My wife loves the drama of Formula One racing – the rivalries and personalities. Like the spectacular incident two weeks ago in the third turn of the Spanish Grand Prix that took out Hamilton and Rosberg.
I also enjoy the drama and the unpredictability. And rooting for the underdogs – I love that the US has a competitive team for the first time in 30 years. But on a deeper level, I appreciate the innovations and data-driven decision making found with F1. By studying F1, you can see the direction business is headed:
- Technology. It’s not just that the cars are state-of-the-art design-wise. As Fortune said, “F1 is arguably the most data-driven sport out there.” Each car is the ultimate IoT device: approximately 150 sensors generate roughly 2,000 data points per minute.
- Collaboration. The drivers get a lot of attention, but I am fascinated by the pit wall. Each team employs a crew of engineers and racing specialists who huddle under an awning just inches from the track. They spend the race studying multiple monitors that are feeding them information from the car and the track in real time. They’re also connected to the team’s headquarters, often hundreds of miles away, where even more experts are analyzing the race conditions. All are connected via radio and work together to make immediate decisions on race strategy and tactics.
- Speed. Yes, the cars are going fast – sometimes more than 200 mph. But I’m talking about how fast decisions are made. Data travels in less than 300 milliseconds amongst the team. Numerous simulations are running throughout the race, including when to pit, when to pass another car, and what moves other drivers are predicted to make. Winning race margins are usually measured in seconds.
When creating our latest white paper, Formula One was a natural metaphor for us. Business teams today must have first-hand access to their data. And to maintain a competitive advantage, they need to make fast, informed decisions.
Maybe you’re not sure if the responsibility of analytics belongs with your organization. Or maybe you want your business group to become more data-driven – but you don’t know where to start. Read our white paper to learn how to make this transformation.

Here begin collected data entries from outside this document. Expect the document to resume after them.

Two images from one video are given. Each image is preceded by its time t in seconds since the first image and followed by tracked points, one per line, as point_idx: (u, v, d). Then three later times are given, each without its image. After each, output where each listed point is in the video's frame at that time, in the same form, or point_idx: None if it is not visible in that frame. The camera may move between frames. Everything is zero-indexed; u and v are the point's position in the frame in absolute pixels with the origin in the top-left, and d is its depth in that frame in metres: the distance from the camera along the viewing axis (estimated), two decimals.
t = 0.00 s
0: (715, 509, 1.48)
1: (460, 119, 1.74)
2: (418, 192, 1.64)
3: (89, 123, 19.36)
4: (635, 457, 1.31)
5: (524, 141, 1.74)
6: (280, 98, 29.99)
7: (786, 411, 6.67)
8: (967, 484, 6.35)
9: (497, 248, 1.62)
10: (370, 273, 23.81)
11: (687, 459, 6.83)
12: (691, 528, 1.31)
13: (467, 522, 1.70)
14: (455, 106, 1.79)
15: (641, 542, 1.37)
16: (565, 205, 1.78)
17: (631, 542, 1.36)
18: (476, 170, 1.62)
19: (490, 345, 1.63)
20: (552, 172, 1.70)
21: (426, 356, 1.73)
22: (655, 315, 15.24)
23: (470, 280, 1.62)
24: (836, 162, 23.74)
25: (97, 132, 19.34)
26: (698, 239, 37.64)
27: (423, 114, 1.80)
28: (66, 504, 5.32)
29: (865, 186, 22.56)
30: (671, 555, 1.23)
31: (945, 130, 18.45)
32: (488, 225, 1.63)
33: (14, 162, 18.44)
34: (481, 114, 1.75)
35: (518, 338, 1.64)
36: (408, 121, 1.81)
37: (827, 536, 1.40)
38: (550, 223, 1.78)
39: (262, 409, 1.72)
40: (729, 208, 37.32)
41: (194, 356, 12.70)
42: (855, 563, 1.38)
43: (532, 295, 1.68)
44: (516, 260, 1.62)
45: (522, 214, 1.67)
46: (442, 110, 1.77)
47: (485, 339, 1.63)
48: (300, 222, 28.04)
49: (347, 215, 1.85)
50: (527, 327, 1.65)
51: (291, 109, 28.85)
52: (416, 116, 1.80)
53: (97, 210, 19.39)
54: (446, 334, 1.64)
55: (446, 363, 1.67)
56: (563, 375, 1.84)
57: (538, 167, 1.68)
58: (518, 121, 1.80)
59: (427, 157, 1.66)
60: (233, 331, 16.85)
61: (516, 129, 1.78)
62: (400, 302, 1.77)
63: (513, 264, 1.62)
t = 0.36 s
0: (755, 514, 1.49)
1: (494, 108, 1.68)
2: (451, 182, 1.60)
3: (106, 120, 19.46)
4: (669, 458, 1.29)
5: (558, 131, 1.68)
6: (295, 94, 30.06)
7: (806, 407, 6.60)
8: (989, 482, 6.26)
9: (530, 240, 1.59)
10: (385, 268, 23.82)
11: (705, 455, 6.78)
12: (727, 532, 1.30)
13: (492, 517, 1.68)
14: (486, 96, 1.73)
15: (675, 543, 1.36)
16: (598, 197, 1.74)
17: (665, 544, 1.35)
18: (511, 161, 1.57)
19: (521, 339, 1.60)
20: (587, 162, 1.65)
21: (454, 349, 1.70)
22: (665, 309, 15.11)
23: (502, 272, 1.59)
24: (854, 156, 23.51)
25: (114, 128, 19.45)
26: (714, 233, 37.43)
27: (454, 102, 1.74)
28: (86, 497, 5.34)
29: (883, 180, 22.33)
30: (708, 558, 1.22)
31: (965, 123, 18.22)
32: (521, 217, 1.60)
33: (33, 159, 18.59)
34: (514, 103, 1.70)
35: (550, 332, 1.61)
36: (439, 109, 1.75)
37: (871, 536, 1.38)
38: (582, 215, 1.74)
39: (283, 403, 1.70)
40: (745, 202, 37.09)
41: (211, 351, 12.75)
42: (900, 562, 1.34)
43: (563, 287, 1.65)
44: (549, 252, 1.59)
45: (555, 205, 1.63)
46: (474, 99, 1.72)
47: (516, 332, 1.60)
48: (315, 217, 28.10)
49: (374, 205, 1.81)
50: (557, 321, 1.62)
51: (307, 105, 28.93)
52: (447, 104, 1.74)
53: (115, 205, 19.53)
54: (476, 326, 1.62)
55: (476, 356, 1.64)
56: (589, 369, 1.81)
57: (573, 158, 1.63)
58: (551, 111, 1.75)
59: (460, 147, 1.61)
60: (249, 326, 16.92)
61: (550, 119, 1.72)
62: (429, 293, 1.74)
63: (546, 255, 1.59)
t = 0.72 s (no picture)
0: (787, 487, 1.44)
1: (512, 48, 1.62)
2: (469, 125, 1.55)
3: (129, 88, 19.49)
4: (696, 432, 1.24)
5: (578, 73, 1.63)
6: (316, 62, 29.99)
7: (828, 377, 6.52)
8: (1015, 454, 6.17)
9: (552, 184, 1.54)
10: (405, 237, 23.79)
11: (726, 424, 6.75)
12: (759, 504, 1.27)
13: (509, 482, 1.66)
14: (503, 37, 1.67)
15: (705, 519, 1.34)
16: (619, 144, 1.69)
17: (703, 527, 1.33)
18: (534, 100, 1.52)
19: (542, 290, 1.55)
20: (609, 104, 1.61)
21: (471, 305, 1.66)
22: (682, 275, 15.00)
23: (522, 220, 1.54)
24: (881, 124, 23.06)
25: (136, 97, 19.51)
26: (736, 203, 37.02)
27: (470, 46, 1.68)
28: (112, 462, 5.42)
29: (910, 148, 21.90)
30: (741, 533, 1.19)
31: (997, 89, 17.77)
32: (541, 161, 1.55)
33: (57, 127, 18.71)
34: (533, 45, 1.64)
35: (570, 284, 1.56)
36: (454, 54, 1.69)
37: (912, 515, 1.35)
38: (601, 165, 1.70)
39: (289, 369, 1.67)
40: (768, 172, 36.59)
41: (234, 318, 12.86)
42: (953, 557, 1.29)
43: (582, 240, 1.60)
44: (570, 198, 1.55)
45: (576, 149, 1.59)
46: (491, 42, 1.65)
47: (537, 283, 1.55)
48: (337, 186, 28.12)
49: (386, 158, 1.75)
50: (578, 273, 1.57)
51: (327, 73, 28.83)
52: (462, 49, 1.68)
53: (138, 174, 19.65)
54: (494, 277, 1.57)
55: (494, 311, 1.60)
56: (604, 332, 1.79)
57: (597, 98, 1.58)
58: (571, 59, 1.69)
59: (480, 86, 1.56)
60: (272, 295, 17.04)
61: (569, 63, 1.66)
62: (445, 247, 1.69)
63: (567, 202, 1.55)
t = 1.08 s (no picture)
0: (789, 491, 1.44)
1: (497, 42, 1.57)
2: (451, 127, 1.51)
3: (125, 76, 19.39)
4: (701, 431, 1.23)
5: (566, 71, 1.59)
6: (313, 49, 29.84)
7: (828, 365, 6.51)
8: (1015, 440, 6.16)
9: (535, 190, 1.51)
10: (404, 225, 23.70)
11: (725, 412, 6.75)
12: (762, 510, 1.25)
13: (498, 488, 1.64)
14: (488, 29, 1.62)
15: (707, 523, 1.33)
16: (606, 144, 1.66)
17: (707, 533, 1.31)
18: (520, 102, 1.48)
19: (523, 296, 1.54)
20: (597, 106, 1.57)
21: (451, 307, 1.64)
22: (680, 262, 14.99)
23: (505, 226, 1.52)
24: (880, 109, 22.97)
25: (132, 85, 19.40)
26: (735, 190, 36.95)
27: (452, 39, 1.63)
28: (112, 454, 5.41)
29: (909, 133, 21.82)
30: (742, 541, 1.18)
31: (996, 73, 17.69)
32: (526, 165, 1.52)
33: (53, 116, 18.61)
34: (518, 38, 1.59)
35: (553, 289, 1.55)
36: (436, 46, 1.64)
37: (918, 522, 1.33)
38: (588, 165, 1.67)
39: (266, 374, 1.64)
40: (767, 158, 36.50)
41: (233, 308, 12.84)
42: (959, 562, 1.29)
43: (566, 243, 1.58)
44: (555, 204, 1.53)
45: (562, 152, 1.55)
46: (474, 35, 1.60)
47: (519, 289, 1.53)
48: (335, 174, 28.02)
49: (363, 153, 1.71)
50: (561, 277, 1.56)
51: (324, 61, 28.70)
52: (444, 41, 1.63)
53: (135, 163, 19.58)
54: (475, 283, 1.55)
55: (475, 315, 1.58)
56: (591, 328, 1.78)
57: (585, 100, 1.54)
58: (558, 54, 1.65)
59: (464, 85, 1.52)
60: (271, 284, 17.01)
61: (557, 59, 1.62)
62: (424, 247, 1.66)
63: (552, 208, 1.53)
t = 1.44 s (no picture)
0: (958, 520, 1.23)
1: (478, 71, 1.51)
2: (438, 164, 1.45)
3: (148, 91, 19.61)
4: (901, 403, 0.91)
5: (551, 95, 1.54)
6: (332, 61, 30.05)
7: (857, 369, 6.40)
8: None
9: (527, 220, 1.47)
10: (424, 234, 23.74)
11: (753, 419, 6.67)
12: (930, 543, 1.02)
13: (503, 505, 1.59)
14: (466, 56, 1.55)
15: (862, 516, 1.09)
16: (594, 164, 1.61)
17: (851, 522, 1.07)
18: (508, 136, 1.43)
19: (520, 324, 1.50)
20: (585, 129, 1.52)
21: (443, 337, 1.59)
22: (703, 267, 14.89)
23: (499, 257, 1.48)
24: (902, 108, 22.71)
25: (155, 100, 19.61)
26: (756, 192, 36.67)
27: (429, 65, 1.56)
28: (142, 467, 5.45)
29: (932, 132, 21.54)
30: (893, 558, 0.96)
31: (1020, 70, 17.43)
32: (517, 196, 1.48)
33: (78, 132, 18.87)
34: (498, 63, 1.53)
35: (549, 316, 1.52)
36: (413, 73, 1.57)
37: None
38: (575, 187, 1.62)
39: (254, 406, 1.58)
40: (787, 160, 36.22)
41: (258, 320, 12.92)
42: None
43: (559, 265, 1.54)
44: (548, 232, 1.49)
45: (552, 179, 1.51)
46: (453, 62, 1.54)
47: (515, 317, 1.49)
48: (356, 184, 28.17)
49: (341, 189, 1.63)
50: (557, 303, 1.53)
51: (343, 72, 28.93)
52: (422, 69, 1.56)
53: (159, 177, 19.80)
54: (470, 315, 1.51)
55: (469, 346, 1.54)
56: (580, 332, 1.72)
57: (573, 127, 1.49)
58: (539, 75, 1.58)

Topics covered in our guide include:
- Culture – How to change your company’s mindset around business intelligence and analytics (in small and large ways)
- Organizational structure – How to redefine your company’s analytics operations
- Talent – How to build and train your team
- Technology – How to find the right self-service analytics tool for your needs
You and your colleagues probably won’t be wearing matching jumpsuits, sitting at a pit wall overlooking your customers (though how cool would that be?). But the future is fast approaching when you’ll need to work together and make strategic data-driven decisions just as quickly as a top F1 team.